■ PROBLEM TO WORK ON
Transcribe word for word the lines spanning the line with "Sustainability" through the end of the records.

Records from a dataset
####################

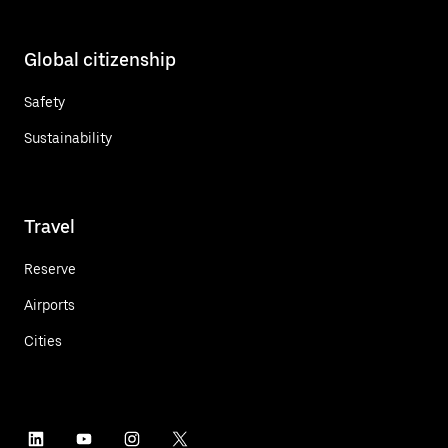
Global citizenship
Safety
Sustainability
Travel
Reserve
Airports
Cities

####################

■ ANSWER FOR THIS EXERCISE
Sustainability
Travel
Reserve
Airports
Cities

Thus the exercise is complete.